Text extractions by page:
↓↓↓
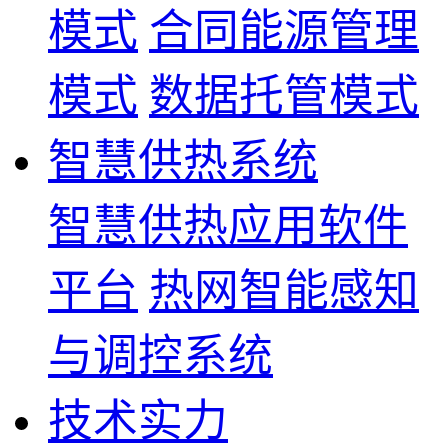
模式
合同能源管理
模式
数据托管模式
智慧供热系统
智慧供热应用软件
平台
热网智能感知
与调控系统
技术实力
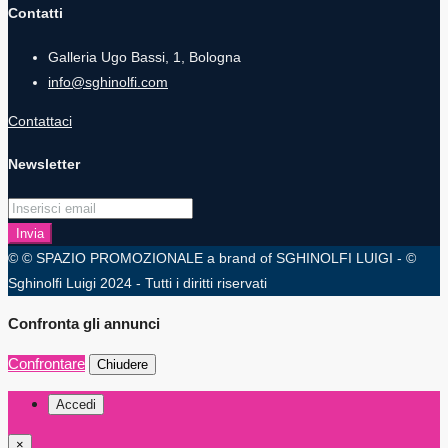
Contatti
Galleria Ugo Bassi, 1, Bologna
info@sghinolfi.com
Contattaci
Newsletter
Invia
© © SPAZIO PROMOZIONALE a brand of SGHINOLFI LUIGI - ©
Sghinolfi Luigi 2024 - Tutti i diritti riservati
Confronta gli annunci
Confrontare
Chiudere
Accedi
×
↑↑↑
**What is needed**
Rewrite the text lines from each of the records above as a numbered list, skipping any blank lines. Leave the pictures out of your answer.

**Answer to this exercise**
1. 模式
2. 合同能源管理
3. 模式
4. 数据托管模式
5. 智慧供热系统
6. 智慧供热应用软件
7. 平台
8. 热网智能感知
9. 与调控系统
10. 技术实力
11. Contatti
12. Galleria Ugo Bassi, 1, Bologna
13. info@sghinolfi.com
14. Contattaci
15. Newsletter
16. Invia
17. © © SPAZIO PROMOZIONALE a brand of SGHINOLFI LUIGI - ©
18. Sghinolfi Luigi 2024 - Tutti i diritti riservati
19. Confronta gli annunci
20. Confrontare
21. Chiudere
22. Accedi
23. ×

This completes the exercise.